Und trotzdem waren wir mehr als happy, als KISU am Freitagnachmittag wieder im Wasser schwamm und wir unser Zuhause zurückhatten. Eine Nacht blieben wir noch in der Tyrrell Bay auf Carriacou, dann hiess es nach vier Monaten Grenada ausklarieren.

Auf unserem Weg nach Bequia hielten wir für einen Tag und eine Nacht noch in der Chatham Bay auf Union Island an, um KISU von dem ganzen Staub und Dreck von der vergangenen Werftwoche zu befreien.

In Bequia liessen wir von unserem ‘Sailmaker des Vertrauens’ ein Sonnen-/Regenschutzdach fürs Vordeck nähen. Gegen die Sonne hilfts, gegen den Regen leider noch nicht genügend. Das heisst, wenn der Skipper und die Bordfrau zu tief schlafen kann es passieren, dass wir mit nassen Füssen erwachen weil es durchs geöffnete Fenster reingeregnet hat 😊 Aber wir haben noch ein/zwei Ideen, damit das Vordach doch noch den Regen abhalten könnte.
Ein besonderes Lobster-Dinner gönnten wir uns hier in Bequia auch noch. Alex und seine Frau Becky, Locals von Bequia, kochten und erklärten uns auf KISU wie man Lobster mit Reis und Plantains (Kochbananen in viiiiel Öl gebraten = pro Bissen an die 1000 Kalorien) zubereitet.

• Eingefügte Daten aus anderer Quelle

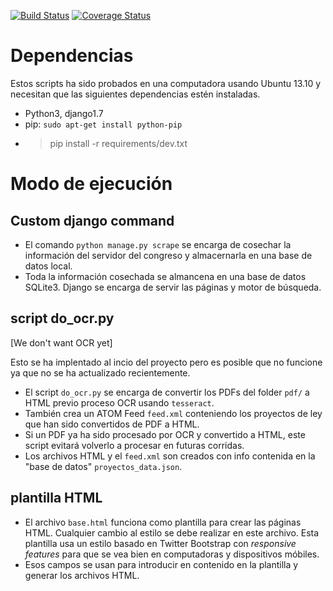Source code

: [![Build Status](https://travis-ci.org/aniversarioperu/proyectos_de_ley.svg?branch=master)](https://travis-ci.org/aniversarioperu/proyectos_de_ley)
[![Coverage Status](https://coveralls.io/repos/aniversarioperu/proyectos_de_ley/badge.png)](https://coveralls.io/r/aniversarioperu/proyectos_de_ley)

# Dependencias
Estos scripts ha sido probados en una computadora usando Ubuntu 13.10 y
necesitan que las siguientes dependencias estén instaladas.

* Python3, django1.7
* pip: ``sudo apt-get install python-pip``
* > pip install -r requirements/dev.txt

# Modo de ejecución

## Custom django command

* El comando ``python manage.py scrape`` se encarga de cosechar la 
información del servidor del congreso y almacernarla en una base de datos 
local.
* Toda la información cosechada se almancena en una base de datos SQLite3. 
Django se encarga de servir las páginas y motor de búsqueda.

## script do_ocr.py
[We don't want OCR yet]

Esto se ha implentado al incio del proyecto pero es posible que no funcione
ya que no se ha actualizado recientemente.
* El script ``do_ocr.py`` se encarga de convertir los PDFs del folder ``pdf/``
  a HTML previo proceso OCR usando ``tesseract``.
* También crea un ATOM Feed ``feed.xml`` conteniendo los proyectos de ley que
  han sido convertidos de PDF a HTML.
* Si un PDF ya ha sido procesado por OCR y convertido a HTML, este script
  evitará volverlo a procesar en futuras corridas.
* Los archivos HTML y el ``feed.xml`` son creados con info contenida en la
  "base de datos" ``proyectos_data.json``.

## plantilla HTML

* El archivo ``base.html`` funciona como plantilla para crear las páginas HTML.
  Cualquier cambio al estilo se debe realizar en este archivo. Esta plantilla
  usa un estilo basado en Twitter Bootstrap con *responsive features* para que
  se vea bien en computadoras y dispositivos móbiles.
* Esos campos se usan para introducir en contenido en la plantilla y generar
  los archivos HTML.
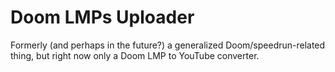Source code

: # Doom LMPs Uploader

Formerly (and perhaps in the future?) a generalized Doom/speedrun-related thing, but right now only a Doom LMP to YouTube converter.
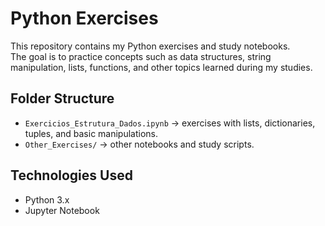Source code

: # Python Exercises

This repository contains my Python exercises and study notebooks.  
The goal is to practice concepts such as data structures, string manipulation, lists, functions, and other topics learned during my studies.

## Folder Structure

- `Exercicios_Estrutura_Dados.ipynb` → exercises with lists, dictionaries, tuples, and basic manipulations.  
- `Other_Exercises/` → other notebooks and study scripts.

## Technologies Used

- Python 3.x
- Jupyter Notebook
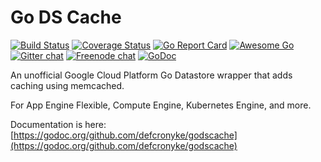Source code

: # Go DS Cache  
  
[![Build Status](https://travis-ci.org/defcronyke/godscache.svg?branch=master)](https://travis-ci.org/defcronyke/godscache)
[![Coverage Status](https://coveralls.io/repos/github/defcronyke/godscache/badge.svg?branch=master&service=github)](https://coveralls.io/github/defcronyke/godscache?branch=master)
[![Go Report Card](https://goreportcard.com/badge/github.com/defcronyke/godscache)](https://goreportcard.com/report/github.com/defcronyke/godscache)
[![Awesome Go](https://camo.githubusercontent.com/13c4e50d88df7178ae1882a203ed57b641674f94/68747470733a2f2f63646e2e7261776769742e636f6d2f73696e647265736f726875732f617765736f6d652f643733303566333864323966656437386661383536353265336136336531353464643865383832392f6d656469612f62616467652e737667)](https://github.com/avelino/awesome-go#database-drivers)
[![Gitter chat](https://badges.gitter.im/gitterHQ/gitter.png)](https://gitter.im/godscache/Lobby)
[![Freenode chat](https://img.shields.io/badge/chat-on%20freenode-brightgreen.svg)](https://webchat.freenode.net/?channels=#godscache)
[![GoDoc](https://godoc.org/github.com/defcronyke/godscache?status.png)](https://godoc.org/github.com/defcronyke/godscache)
  
An unofficial Google Cloud Platform Go Datastore wrapper that adds caching using memcached.  
  
For App Engine Flexible, Compute Engine, Kubernetes Engine, and more.  
  
Documentation is here: [https://godoc.org/github.com/defcronyke/godscache](https://godoc.org/github.com/defcronyke/godscache)  
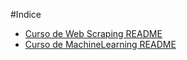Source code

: #Indice

- [Curso de Web Scraping README](WebScraping//README.md)
- [Curso de MachineLearning README](MachineLearning//README.md)
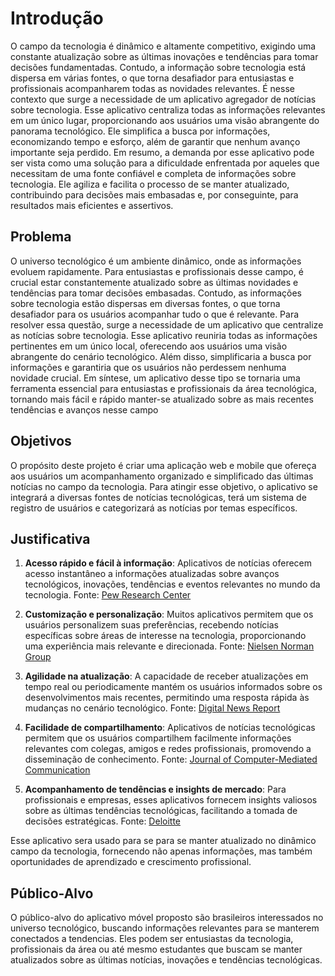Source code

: # Introdução

O campo da tecnologia é dinâmico e altamente competitivo, exigindo uma constante atualização sobre as últimas inovações e tendências para tomar decisões fundamentadas. Contudo, a informação sobre tecnologia está dispersa em várias fontes, o que torna desafiador para entusiastas e profissionais acompanharem todas as novidades relevantes.
É nesse contexto que surge a necessidade de um aplicativo agregador de notícias sobre tecnologia. Esse aplicativo centraliza todas as informações relevantes em um único lugar, proporcionando aos usuários uma visão abrangente do panorama tecnológico. Ele simplifica a busca por informações, economizando tempo e esforço, além de garantir que nenhum avanço importante seja perdido.
Em resumo, a demanda por esse aplicativo pode ser vista como uma solução para a dificuldade enfrentada por aqueles que necessitam de uma fonte confiável e completa de informações sobre tecnologia. Ele agiliza e facilita o processo de se manter atualizado, contribuindo para decisões mais embasadas e, por conseguinte, para resultados mais eficientes e assertivos.



## Problema
O universo tecnológico é um ambiente dinâmico, onde as informações evoluem rapidamente. Para entusiastas e profissionais desse campo, é crucial estar constantemente atualizado sobre as últimas novidades e tendências para tomar decisões embasadas.
Contudo, as informações sobre tecnologia estão dispersas em diversas fontes, o que torna desafiador para os usuários acompanhar tudo o que é relevante.
Para resolver essa questão, surge a necessidade de um aplicativo que centralize as notícias sobre tecnologia. Esse aplicativo reuniria todas as informações pertinentes em um único local, oferecendo aos usuários uma visão abrangente do cenário tecnológico. Além disso, simplificaria a busca por informações e garantiria que os usuários não perdessem nenhuma novidade crucial.
Em síntese, um aplicativo desse tipo se tornaria uma ferramenta essencial para entusiastas e profissionais da área tecnológica, tornando mais fácil e rápido manter-se atualizado sobre as mais recentes tendências e avanços nesse campo



## Objetivos

O propósito deste projeto é criar uma aplicação web e mobile que ofereça aos usuários um acompanhamento organizado e simplificado das últimas notícias no campo da tecnologia. Para atingir esse objetivo, o aplicativo se integrará a diversas fontes de notícias tecnológicas, terá um sistema de registro de usuários e categorizará as notícias por temas específicos.
 

## Justificativa

1. **Acesso rápido e fácil à informação**: Aplicativos de notícias oferecem acesso instantâneo a informações atualizadas sobre avanços tecnológicos, inovações, tendências e eventos relevantes no mundo da tecnologia. Fonte: [Pew Research Center](https://www.pewresearch.org/internet/2018/09/10/social-media-news-use-2018/)

2. **Customização e personalização**: Muitos aplicativos permitem que os usuários personalizem suas preferências, recebendo notícias específicas sobre áreas de interesse na tecnologia, proporcionando uma experiência mais relevante e direcionada. Fonte: [Nielsen Norman Group](https://www.nngroup.com/articles/mobile-news/)

3. **Agilidade na atualização**: A capacidade de receber atualizações em tempo real ou periodicamente mantém os usuários informados sobre os desenvolvimentos mais recentes, permitindo uma resposta rápida às mudanças no cenário tecnológico. Fonte: [Digital News Report](https://reutersinstitute.politics.ox.ac.uk/digital-news-report/2021)

4. **Facilidade de compartilhamento**: Aplicativos de notícias tecnológicas permitem que os usuários compartilhem facilmente informações relevantes com colegas, amigos e redes profissionais, promovendo a disseminação de conhecimento. Fonte: [Journal of Computer-Mediated Communication](https://onlinelibrary.wiley.com/doi/full/10.1111/jcc4.12344)

5. **Acompanhamento de tendências e insights de mercado**: Para profissionais e empresas, esses aplicativos fornecem insights valiosos sobre as últimas tendências tecnológicas, facilitando a tomada de decisões estratégicas. Fonte: [Deloitte](https://www2.deloitte.com/us/en/insights/industry/technology/technology-industry-outlooks/technology-industry-outlook.html)

Esse aplicativo sera usado para se  para se manter atualizado no dinâmico campo da tecnologia, fornecendo não apenas informações, mas também oportunidades de aprendizado e crescimento profissional.


## Público-Alvo

O público-alvo do aplicativo móvel proposto são brasileiros interessados no universo tecnológico, buscando informações relevantes para se manterem conectados a tendencias. Eles podem ser entusiastas da tecnologia, profissionais da área ou até mesmo estudantes que buscam se manter atualizados sobre as últimas notícias, inovações e tendências tecnológicas.
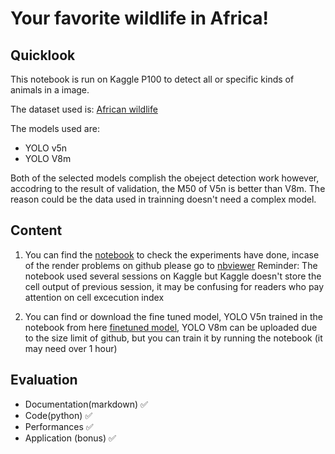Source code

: # Your favorite wildlife in Africa!

## Quicklook
This notebook is run on Kaggle P100 to detect all or specific kinds of animals in a image.

The dataset used is:
[African wildlife](https://www.kaggle.com/datasets/biancaferreira/african-wildlife)

The models used are:
* YOLO v5n
* YOLO V8m

Both of the selected models complish the obeject detection work however, accodring to the result of validation, the M50 of V5n is better than V8m.
The reason could be the data used in trainning doesn't need a complex model.

## Content
1. You can find the [notebook](https://github.com/callmeeric5/Epita_AIS/blob/main/Computer_Vision/Session3/Assignment/object-detection.ipynb) to check the experiments have done, incase of the render problems on github please go to [nbviewer](https://nbviewer.org/github/callmeeric5/Epita_AIS/blob/main/Computer_Vision/Session3/Assignment/object-detection.ipynb)
Reminder: The notebook used several sessions on Kaggle but Kaggle doesn't store the cell output of previous session, it may be confusing for readers who pay attention on cell excecution index

2. You can find or download the fine tuned model, YOLO V5n trained in the notebook from here [finetuned model](https://github.com/callmeeric5/Epita_AIS/tree/main/Computer_Vision/Session3/Assignment/model), YOLO V8m can be uploaded due to the size limit of github, but you can train it by running the notebook (it may need over 1 hour)
   
## Evaluation
* Documentation(markdown) ✅
* Code(python) ✅
* Performances ✅
* Application (bonus) ✅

Es war sehr lecker, vor allem die 100’000 Kalorien 😉

Inzwischen sind wir hier nach einer schaukeligen Nachtfahrt in Le Marin auf Martinique eingetroffen. Wein, Baguette, Brie und Salami bis zum Abwinken! Morgen Montag dem 12. November haben wir mit einem Mechaniker einen Termin wegen unserer nicht mehr einwandfrei funktionierenden Genua-Rollreffanlage. Auch das Echolot will grad nicht mehr ständig die dringend benötigten Tiefenangaben mitteilen. Dann wird es langsam Zeit, unsere Gästekabine auszuräumen damit wir kommenden Donnerstag unseren allerersten Besucher auf KISU begrüssen können. Peter, wir freuen uns auf dich!